Sorry, moms and dads. Scientific studies about the benefits of four-letter words just keep coming. Cursing can reduce stress and increase strength and pain tolerance.
Scientists don’t fully understand the reasons behind these phenomena, but they’re onto some clues. Benjamin Bergen, author of What the F: What Swearing Reveals About Our Language, Our Brains, and Ourselves, talked with Vice about swearing and the reduction of stress.
Benefits from swearing are related to our fight-or-flight response.
“It helps you pick the right thing to do when expressing strong emotion,” Bergen said. By uttering words that are taboo, we’re actually taking a step toward deciding how to handle a situation.
You might be surprised to learn that curse words come from a completely different part of the brain than most language. “Spontaneous emotional speech” originates in the basal ganglia, which is a more primitive part of the brain.

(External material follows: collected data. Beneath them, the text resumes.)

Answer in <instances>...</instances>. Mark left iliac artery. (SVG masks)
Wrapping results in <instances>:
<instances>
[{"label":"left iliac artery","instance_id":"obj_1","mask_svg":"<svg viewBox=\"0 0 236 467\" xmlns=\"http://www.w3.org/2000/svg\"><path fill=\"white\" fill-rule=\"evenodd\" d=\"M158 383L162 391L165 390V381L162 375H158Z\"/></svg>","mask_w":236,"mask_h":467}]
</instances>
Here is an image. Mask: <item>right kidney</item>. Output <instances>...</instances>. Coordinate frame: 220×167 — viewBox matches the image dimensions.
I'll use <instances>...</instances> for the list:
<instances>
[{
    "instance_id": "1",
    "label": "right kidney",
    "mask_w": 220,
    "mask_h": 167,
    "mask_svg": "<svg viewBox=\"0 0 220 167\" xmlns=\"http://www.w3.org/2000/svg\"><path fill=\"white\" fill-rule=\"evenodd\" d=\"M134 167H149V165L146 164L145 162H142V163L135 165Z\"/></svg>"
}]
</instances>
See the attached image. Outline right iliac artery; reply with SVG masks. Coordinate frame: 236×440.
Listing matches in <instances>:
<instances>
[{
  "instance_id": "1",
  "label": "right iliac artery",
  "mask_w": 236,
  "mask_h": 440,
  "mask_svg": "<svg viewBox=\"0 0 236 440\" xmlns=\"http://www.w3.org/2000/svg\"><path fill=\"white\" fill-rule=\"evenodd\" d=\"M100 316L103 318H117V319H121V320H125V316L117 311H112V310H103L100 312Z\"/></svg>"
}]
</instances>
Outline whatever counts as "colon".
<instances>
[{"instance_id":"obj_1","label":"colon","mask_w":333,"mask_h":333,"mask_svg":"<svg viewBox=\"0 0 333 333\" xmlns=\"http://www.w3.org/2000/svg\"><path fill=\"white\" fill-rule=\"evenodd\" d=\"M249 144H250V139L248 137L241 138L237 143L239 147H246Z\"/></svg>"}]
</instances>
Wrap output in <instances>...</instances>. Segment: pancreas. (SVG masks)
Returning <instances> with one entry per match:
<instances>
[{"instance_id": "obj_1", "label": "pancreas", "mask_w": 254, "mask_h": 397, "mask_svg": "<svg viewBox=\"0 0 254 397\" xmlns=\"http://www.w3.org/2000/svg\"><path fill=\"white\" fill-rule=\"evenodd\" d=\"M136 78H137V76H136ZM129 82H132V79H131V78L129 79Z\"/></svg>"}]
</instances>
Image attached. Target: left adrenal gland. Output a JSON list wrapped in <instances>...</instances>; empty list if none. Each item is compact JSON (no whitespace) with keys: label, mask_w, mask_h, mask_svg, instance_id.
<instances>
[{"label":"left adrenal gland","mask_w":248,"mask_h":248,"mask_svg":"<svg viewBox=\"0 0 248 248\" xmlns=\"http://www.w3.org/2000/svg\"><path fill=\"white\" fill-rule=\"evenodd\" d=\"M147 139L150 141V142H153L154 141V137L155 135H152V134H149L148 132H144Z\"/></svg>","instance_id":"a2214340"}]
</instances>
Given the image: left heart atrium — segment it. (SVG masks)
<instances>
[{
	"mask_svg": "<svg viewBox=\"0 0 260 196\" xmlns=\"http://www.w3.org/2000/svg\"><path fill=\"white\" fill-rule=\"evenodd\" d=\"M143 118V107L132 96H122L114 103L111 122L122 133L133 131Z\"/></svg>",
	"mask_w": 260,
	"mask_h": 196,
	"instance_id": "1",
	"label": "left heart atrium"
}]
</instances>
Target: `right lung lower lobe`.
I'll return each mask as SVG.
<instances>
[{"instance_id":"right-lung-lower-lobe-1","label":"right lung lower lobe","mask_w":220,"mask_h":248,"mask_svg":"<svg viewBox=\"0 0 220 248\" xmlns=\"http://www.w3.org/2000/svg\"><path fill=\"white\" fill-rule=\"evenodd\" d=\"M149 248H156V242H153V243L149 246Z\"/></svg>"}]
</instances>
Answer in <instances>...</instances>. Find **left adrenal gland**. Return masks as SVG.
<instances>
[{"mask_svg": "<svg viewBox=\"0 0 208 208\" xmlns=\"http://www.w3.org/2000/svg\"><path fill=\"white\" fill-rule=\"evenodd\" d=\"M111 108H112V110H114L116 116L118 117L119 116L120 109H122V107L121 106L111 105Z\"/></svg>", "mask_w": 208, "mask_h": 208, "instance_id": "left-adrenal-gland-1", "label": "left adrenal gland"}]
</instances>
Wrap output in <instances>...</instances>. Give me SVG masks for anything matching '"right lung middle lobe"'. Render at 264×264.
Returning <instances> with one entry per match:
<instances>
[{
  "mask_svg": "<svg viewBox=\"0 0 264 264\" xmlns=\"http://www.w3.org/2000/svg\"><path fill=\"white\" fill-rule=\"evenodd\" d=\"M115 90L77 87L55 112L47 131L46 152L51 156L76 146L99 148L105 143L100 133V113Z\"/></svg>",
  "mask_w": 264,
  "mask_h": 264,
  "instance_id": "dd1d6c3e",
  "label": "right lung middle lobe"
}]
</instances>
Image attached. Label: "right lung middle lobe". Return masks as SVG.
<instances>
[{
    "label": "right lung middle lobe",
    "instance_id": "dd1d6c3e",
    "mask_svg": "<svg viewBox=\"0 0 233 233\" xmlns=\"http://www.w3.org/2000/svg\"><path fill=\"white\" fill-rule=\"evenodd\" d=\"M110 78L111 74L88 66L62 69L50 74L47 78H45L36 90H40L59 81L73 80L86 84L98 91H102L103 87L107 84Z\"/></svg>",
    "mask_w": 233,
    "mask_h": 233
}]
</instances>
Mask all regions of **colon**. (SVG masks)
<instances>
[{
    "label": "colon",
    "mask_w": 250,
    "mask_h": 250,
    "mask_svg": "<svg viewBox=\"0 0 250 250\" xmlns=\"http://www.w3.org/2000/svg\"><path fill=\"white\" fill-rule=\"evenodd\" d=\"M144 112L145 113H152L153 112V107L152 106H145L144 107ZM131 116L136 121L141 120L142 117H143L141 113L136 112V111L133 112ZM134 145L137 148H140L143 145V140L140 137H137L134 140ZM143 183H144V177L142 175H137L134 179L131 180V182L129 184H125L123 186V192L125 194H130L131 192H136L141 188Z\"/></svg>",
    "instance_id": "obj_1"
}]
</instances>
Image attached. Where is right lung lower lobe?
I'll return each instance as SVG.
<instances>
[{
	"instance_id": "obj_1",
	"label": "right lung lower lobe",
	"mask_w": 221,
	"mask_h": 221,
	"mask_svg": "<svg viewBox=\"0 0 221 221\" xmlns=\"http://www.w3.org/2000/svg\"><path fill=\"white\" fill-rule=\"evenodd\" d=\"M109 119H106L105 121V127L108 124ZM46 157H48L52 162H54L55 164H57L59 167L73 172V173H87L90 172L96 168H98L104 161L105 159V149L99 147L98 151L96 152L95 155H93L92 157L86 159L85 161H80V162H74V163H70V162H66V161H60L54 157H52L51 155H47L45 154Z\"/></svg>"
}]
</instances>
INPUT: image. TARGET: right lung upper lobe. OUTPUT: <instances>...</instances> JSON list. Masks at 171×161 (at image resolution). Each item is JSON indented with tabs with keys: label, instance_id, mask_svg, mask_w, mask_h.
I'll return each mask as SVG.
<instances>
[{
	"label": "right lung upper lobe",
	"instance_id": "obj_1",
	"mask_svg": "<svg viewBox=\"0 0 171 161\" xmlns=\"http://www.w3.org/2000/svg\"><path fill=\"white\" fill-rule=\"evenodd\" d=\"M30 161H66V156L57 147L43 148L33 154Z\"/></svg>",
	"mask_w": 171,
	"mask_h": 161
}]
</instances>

All vertebrates have a basal ganglia (which leads us to believe that most animals would curse if they had vocal cords).
Researchers have proven that swearing can also increase strength and pain tolerance.
Richard Stephens of Keele University has conducted extensive studies on the effects of cursing. Two of his more interesting findings are that cursing can make you both stronger and more tolerant of pain.
In the strength study, Stephens had participants complete a test of anaerobic power—once after cursing and once after not cursing. The participants performed better in two measures of strength—one on an exercise bike and one a handgrip test—after they’d been given free rein to curse.
Stephens still does not understand why cursing increases people’s strength. He believes it has something to do with the body’s sympathetic nervous system. However, he could not find significant differences in heart rate or other quantifiable body responses that might have explained the differences in performances.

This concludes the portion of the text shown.